El abogado se recreaba maliciosamente en sus palabras, como quien revela un picante secreto.

Me asusté. Me di cuenta de que me parecía natural y justo que le aplicaran a Hanna la prisión incondicional. No por la naturaleza de la acusación, por la gravedad del delito o por la verosimilitud de la sospecha, cosas de las que yo no estaba informado con exactitud, sino porque, mientras estuviera encerrada, Hanna estaría fuera de mi mundo, fuera de mi vida. Quería tenerla lejos, inalcanzable, para que siguiera siendo sólo el recuerdo en que se había convertido durante los últimos años. Si el abogado se salía con la suya, tendría que hacerme a la idea de encontrarme cara a cara con ella, y tendría que plantearme cómo quería, cómo debía actuar en tal caso. Y me parecía evidente que aquel hombre había de salirse con la suya. Si Hanna no había intentado huir hasta entonces, ¿por qué iba a hacerlo ahora? ¿Y qué pruebas podía destruir? En aquella época no había otros motivos para decretar la prisión incondicional.

El juez volvió a parecer desorientado, y empecé a comprender que ése precisamente era su truco. Cada vez que alguien hacía una afirmación que le parecía obstruccionista o molesta, se quitaba las gafas, proyectaba sobre la persona en cuestión una mirada miope e insegura y fruncía el ceño. Y a continuación hacía como si no hubiera oído nada, o bien decía: «O sea que según usted…» o «Si le entiendo bien, usted opina que…», y repetía la afirmación de una manera que dejaba bien claro que no estaba dispuesto a tomarla en consideración y que no va lía la pena insistir en el asunto.

– O sea que, según usted, el juez de primera instancia no habría debido tener en cuenta que la acusada no ha respondido a ninguna de las citaciones que se le han enviado y no ha comparecido ante la policía, ni ante el fiscal ni ante el juez. Muy bien, ¿desea usted presentar una instancia para el levantamiento de la prisión incondicional?

El abogado presentó la instancia, y el tribunal la rechazó.

4

No me perdí ni un solo día del juicio. Los otros estudiantes no lo entendían. Al catedrático, en cambio, le parecía estupendo que uno de nosotros se encárgala de informar al siguiente grupo de lo que había visto y oído el grupo anterior.

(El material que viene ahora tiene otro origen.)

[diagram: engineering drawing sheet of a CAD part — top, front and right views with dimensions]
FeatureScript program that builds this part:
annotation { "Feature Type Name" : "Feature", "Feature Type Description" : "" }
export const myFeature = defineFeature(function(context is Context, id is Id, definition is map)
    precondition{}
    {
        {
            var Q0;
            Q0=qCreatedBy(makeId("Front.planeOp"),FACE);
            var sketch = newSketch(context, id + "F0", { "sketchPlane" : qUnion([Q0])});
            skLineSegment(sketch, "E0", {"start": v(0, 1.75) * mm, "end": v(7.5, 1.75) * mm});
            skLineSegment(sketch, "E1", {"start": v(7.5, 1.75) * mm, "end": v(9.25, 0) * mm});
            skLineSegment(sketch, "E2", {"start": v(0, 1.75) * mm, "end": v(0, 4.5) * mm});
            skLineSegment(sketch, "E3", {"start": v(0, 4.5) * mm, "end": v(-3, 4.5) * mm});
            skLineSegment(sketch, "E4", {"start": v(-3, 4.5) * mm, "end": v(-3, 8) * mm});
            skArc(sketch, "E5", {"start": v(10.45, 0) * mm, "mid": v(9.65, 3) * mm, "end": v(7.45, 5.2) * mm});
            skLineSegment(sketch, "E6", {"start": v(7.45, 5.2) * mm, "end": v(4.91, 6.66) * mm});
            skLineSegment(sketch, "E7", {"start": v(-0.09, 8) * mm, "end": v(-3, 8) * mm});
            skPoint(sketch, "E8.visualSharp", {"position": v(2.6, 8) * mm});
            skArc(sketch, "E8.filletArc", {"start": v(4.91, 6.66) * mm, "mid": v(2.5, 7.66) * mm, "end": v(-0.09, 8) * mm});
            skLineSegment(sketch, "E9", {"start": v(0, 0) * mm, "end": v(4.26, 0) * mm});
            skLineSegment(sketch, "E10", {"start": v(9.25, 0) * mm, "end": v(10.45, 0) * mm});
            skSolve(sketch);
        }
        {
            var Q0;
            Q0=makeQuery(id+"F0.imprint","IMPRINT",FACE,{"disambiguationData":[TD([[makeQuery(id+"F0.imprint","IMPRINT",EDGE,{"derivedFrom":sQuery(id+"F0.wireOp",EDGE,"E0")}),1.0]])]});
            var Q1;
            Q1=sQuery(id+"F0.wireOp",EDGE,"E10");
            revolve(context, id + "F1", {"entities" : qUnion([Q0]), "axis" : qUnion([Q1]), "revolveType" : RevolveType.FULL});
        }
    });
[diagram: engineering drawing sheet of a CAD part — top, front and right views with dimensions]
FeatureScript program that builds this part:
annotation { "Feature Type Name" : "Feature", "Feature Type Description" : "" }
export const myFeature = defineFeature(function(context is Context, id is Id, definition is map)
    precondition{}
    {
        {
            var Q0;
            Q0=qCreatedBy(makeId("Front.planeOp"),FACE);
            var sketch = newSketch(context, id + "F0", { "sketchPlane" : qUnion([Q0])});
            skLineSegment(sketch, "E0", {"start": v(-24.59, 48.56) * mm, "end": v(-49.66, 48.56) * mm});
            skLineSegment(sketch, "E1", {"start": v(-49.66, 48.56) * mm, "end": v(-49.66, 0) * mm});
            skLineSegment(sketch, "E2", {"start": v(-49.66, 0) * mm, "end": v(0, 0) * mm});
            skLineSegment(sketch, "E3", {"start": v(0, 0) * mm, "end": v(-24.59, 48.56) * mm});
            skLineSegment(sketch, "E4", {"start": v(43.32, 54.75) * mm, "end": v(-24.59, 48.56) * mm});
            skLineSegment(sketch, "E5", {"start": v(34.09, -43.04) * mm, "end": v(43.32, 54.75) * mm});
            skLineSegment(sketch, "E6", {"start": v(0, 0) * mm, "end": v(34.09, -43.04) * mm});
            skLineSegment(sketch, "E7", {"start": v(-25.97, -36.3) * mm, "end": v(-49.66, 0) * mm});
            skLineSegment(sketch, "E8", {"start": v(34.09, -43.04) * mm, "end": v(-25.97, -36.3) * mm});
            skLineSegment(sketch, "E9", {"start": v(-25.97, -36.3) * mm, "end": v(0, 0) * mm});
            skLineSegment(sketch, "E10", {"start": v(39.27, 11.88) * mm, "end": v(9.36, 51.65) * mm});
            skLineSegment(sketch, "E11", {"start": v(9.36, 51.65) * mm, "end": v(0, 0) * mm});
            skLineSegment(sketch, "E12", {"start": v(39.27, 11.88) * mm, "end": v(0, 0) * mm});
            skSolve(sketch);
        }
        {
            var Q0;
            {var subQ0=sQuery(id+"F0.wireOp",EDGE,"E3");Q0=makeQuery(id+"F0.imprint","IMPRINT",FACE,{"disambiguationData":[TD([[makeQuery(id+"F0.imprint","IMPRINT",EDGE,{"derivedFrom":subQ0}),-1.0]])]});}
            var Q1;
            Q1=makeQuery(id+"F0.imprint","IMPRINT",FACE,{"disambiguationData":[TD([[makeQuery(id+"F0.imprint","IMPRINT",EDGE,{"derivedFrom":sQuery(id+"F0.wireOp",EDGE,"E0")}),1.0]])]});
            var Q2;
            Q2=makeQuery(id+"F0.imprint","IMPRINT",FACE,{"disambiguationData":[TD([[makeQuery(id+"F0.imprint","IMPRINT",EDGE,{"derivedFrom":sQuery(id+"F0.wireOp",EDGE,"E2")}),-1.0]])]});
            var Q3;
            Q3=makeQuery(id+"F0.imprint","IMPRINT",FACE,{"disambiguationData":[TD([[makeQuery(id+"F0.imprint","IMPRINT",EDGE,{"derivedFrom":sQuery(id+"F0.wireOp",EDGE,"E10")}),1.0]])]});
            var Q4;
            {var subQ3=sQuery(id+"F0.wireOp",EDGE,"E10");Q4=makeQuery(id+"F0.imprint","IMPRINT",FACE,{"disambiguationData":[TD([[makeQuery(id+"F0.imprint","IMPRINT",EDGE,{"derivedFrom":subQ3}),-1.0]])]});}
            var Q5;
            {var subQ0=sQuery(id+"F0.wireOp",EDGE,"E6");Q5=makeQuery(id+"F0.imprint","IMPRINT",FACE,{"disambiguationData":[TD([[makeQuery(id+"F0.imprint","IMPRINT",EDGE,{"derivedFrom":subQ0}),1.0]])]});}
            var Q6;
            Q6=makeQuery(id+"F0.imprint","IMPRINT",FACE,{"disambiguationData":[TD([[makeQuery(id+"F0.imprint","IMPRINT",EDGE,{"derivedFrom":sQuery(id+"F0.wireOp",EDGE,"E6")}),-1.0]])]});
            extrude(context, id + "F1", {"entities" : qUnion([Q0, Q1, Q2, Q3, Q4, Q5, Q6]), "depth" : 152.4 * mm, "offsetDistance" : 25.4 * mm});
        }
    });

Hanna sólo miró una vez hacia el público y hacia mí. Normalmente, tras entrar en la sala acompañada de una agente de policía y ocupar su asiento, fijaba la vista en los bancos del tribunal y ya no la apartaba de allí. Aquello producía una impresión de arrogancia, igual que el hecho de que nunca hablase con las otras acusadas y apenas cruzase palabra con su abogado. Las otras acusadas, todo hay que decirlo, iban hablando también cada vez menos entre sí a medida que avanzaba el proceso. Durante las pausas se juntaban con sus parientes y amigos, y por la mañana, cuando los veían entre el público, les hacían gestos y les llamaban. Durante las pausas, Hanna se quedaba sentada en su asiento.

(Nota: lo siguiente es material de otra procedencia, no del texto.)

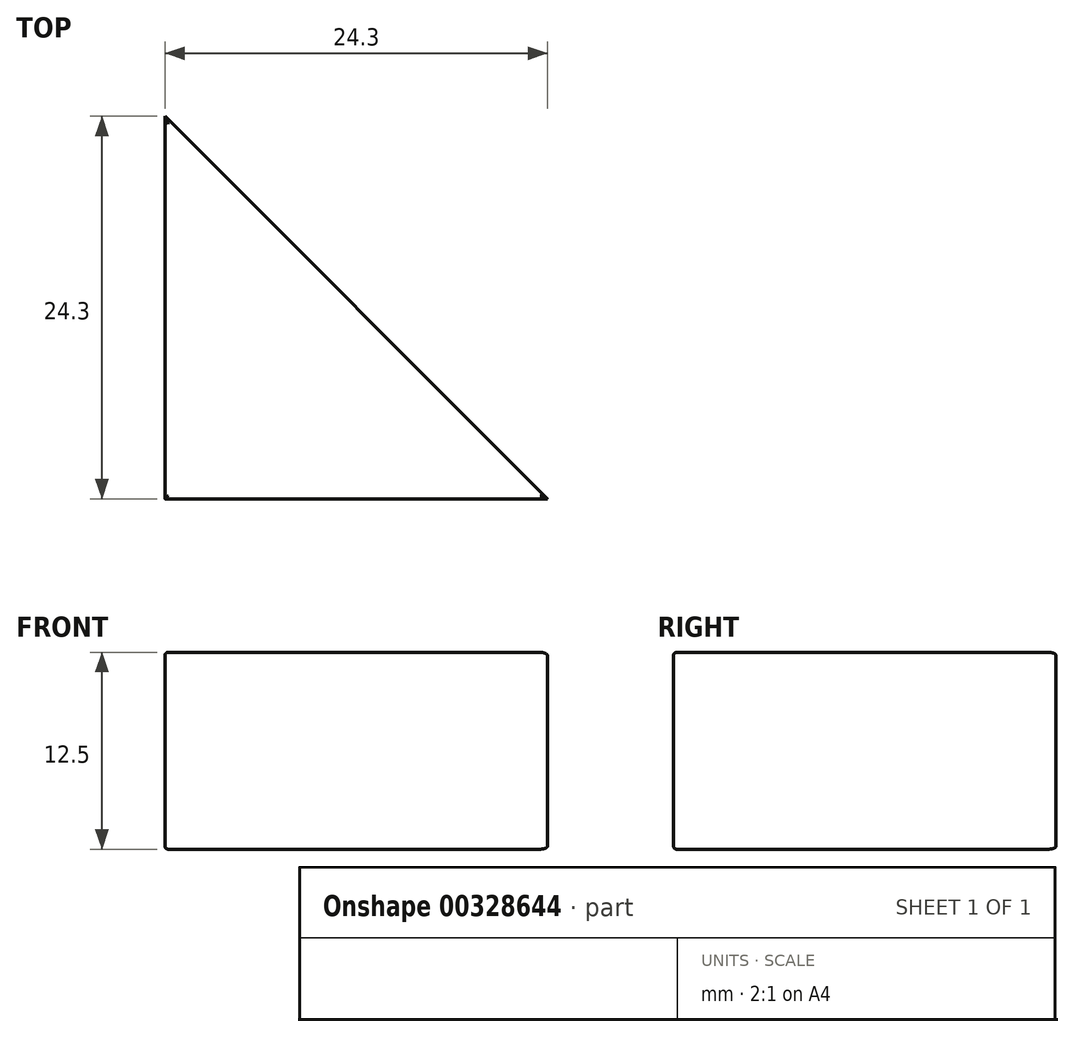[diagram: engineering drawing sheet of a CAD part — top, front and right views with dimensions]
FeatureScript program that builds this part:
annotation { "Feature Type Name" : "Feature", "Feature Type Description" : "" }
export const myFeature = defineFeature(function(context is Context, id is Id, definition is map)
    precondition{}
    {
        {
            var Q0;
            Q0=qCreatedBy(makeId("Top.planeOp"),FACE);
            var sketch = newSketch(context, id + "F0", { "sketchPlane" : qUnion([Q0])});
            skLineSegment(sketch, "E0.bottom", {"start": v(0, 0) * mm, "end": v(24.3, 0) * mm});
            skLineSegment(sketch, "E0.left", {"start": v(0, 0) * mm, "end": v(0, 24.3) * mm});
            skLineSegment(sketch, "E1", {"start": v(0, 24.3) * mm, "end": v(24.3, 0) * mm});
            skSolve(sketch);
        }
        {
            var Q0;
            Q0=qSketchRegion(id+"F0",true);
            extrude(context, id + "F1", {"entities" : qUnion([Q0]), "oppositeDirection" : true, "depth" : 12.5 * mm});
        }
        {
            var Q0;
            Q0=makeQuery(id+"F1.opExtrude","CAP_FACE",FACE,{"disambiguationData":[OSD([sQuery(id+"F0.wireOp",EDGE,"E0.bottom"),sQuery(id+"F0.wireOp",EDGE,"E0.top"),sQuery(id+"F0.wireOp",EDGE,"E0.left"),sQuery(id+"F0.wireOp",EDGE,"E0.right")])],"isStart":true});
            var Q1;
            Q1=makeQuery(id+"F1.opExtrude","CAP_FACE",FACE,{"disambiguationData":[OSD([sQuery(id+"F0.wireOp",EDGE,"E0.bottom"),sQuery(id+"F0.wireOp",EDGE,"E0.top"),sQuery(id+"F0.wireOp",EDGE,"E0.left"),sQuery(id+"F0.wireOp",EDGE,"E0.right")])],"isStart":false});
            fillet(context, id + "F2", {"entities" : qUnion([Q0, Q1]), "radius" : .2 * mm, "tangentPropagation" : true, "allowEdgeOverflow" : false});
        }
    });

Así que yo siempre la veía de espaldas. Veía su cabeza, su nuca, sus hombros. Leía su cabeza, su nuca, sus hombros. Cuando hablaban de ella, erguía la cabeza aún más que de costumbre. Cuando creía que la trataban injustamente, la calumniaban o la atacaban, y sentía el deseo imperioso de replicar, echaba los hombros hacia adelante, y su nuca se hinchaba, haciendo resaltar la musculatura. Sus réplicas siempre eran en vano, y siempre acababa dejando caer los hombros. Nunca se encogía de hombros ni meneaba la cabeza en gesto de desaprobación. Estaba demasiado tensa como para permitirse ligerezas de ese tipo. Tampoco se permitía torcer la cabeza, dejarla caer o apoyarla en una mano. Parecía congelada. Estar sentado así tenía que ser por fuerza doloroso.